Alongside the exhibition HOPE—Patricia Piccinini, Tai Kwun Contemporary will be presenting Patricia Piccinini’s Choice, with films selected by the artist Patricia Piccinini. Having inspired her artistic practice, the chosen films resonate with her creative thinking and approach. The audience will therefore be offered interesting insights into the artist's vision.
The Rocky Horror Picture Show
27 June 7:30 pm–9:30pm
Director: Jim Sharman
UK and US | 1975 | 100 min | Colour | English｜IIB
A cult-defining classic filled with camp, wit, and eroticism—a young couple falls prey to a transvestite scientist in an eerie mansion, forced to join in on a party with a houseful of quirky characters. With exaggerated costumes, elaborated dances and rock songs, the production offers a twist and tribute to the science fiction and horror B movies from the 1930s—including Frankenstein—but here the scientist created a muscular man “Rocky” to fulfill his desire of perfection.
Behind its musical comedy/horror form, the film celebrates the differences of life. The homosexual subtext in the grotesque characters was ahead of its time—a decade when conservative fear of homosexuality prevailed—in representing queer characters, and more broadly, in delivering a message of self-liberation and showing one’s own originality. Echoing the recurring theme of celebrating all forms of life and different kinds of beauty in Patricia Piccinini's work, this transgressive film calls for the acceptance of the unusual and the distinctive.
28 July 7:30 pm–9:00pm
Director: James Whale
US | 1931 | 70 min | B&W | English｜IIA
Terrifying with its striking visuals, this iconic science fiction horror, adapted from a classic literary work, follows an obsessed scientist who attempted to create living beings by assembling body parts of corpses. Eventually he succeeds in bringing the “Monster” to life—yet being maltreated and cast off because of his differences, the “Monster” turns towards savagery, with tragic results.
While the film touches upon the theme of “creation”, Patricia Piccinini reflects on the film through issues of care and responsibility: was Frankenstein “really a bad parent”? What is the responsibility of parents to their offspring? Injecting a strong sense of empathy, the artist even upends the original narrative of the “Monster” by creating an “anti-Frankenstein story” in The Couple (2018) – the offspring finds romantic love and a comfortable home after escaping from the laboratory. In the work, the artist establishes a world where monstrous creatures are being cared and nurtured, as in her long-standing oeuvre.
16 August 7:30 pm–9:15pm
Director: David Cronenberg
U.S. | 1986 | 96 min | Colour | English｜III
Accidentally fusing himself with a housefly during an experiment involving a technological breakthrough in teleportation, the scientist gradually transforms into a human/fly hybrid, and then a grotesque monster. As a metaphor for disease and as a tragic love story, this signature remake of body horror, with intense shock sequences by David Cronenberg, hints at the disastrous consequences of scientific hubris.
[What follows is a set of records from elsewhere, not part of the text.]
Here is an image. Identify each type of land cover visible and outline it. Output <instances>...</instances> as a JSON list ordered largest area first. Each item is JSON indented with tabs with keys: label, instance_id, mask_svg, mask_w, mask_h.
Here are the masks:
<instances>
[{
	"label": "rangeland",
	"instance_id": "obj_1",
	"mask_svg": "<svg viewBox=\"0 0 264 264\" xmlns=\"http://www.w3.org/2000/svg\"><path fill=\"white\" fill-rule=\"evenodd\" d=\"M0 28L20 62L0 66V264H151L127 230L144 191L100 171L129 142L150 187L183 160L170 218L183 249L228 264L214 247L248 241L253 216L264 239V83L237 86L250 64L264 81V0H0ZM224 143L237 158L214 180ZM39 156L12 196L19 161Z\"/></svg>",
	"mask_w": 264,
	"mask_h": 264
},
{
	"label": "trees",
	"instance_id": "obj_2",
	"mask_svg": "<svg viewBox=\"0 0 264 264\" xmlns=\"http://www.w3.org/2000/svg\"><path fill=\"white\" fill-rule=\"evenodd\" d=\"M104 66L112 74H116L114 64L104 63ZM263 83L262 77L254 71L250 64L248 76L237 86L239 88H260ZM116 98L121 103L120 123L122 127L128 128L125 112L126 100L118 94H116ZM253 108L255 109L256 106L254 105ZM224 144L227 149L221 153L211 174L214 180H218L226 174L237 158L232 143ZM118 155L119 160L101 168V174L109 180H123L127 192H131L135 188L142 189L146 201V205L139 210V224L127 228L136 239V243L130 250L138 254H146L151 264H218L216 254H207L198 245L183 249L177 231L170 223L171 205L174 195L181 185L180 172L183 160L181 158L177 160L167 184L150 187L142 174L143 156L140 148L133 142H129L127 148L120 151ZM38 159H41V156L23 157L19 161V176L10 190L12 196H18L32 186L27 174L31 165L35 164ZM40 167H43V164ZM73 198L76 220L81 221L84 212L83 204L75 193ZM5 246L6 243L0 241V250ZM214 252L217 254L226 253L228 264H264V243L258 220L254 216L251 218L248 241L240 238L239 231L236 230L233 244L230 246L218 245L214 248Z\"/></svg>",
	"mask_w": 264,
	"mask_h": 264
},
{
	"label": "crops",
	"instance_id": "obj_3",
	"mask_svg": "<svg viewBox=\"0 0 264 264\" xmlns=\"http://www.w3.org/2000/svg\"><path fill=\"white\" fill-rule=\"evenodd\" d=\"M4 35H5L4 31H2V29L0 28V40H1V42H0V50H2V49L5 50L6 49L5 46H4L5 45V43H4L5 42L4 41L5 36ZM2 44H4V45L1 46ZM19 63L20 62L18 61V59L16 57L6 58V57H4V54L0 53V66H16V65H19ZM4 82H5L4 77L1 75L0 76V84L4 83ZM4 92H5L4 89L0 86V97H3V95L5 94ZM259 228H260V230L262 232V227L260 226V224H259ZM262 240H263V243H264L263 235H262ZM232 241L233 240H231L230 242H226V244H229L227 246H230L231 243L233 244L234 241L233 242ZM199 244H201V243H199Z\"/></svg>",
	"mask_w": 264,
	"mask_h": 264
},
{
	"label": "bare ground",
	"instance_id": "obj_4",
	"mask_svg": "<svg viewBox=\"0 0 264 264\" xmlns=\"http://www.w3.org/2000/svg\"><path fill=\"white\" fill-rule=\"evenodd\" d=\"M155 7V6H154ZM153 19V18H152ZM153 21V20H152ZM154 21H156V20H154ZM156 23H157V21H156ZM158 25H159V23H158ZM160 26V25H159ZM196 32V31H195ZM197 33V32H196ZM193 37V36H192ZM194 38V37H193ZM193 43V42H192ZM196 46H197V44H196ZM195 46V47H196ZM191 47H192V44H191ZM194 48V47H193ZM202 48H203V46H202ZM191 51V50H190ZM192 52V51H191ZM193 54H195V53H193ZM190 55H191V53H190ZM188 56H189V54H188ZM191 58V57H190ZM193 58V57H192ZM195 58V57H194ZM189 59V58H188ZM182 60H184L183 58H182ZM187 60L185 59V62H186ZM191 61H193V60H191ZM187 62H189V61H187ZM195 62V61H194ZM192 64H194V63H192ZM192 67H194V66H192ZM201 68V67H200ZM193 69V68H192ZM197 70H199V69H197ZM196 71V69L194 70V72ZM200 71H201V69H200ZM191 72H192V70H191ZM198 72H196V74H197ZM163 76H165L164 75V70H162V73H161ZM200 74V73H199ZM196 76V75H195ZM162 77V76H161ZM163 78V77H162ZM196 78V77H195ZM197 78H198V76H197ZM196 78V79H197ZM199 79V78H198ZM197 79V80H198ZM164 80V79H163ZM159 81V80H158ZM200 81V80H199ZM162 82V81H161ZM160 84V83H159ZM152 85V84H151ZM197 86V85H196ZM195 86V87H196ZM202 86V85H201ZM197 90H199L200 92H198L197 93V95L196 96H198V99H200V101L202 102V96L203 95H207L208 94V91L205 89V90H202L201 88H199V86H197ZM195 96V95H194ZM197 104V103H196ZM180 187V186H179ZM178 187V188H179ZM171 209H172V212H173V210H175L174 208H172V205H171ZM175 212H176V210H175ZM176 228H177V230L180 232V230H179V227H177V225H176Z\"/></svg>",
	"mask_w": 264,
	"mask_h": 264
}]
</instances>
The human animal hybrid in the film reminds one of Patricia Piccinini's creatures—though not as lovable as hers, but rather more horrific, on both physical and psychological levels. Similarly, in exploring bodily mutations and humanity’s rash impulses with regards to scientific and technological developments, the film, like Piccinini's work, unveils the emotional dimensions of rational narratives.
Venue: JC Cube
* This will be an open seating event. The films have not been classified yet. If they are subsequently classified as Category III film, audience must be aged 18 or above.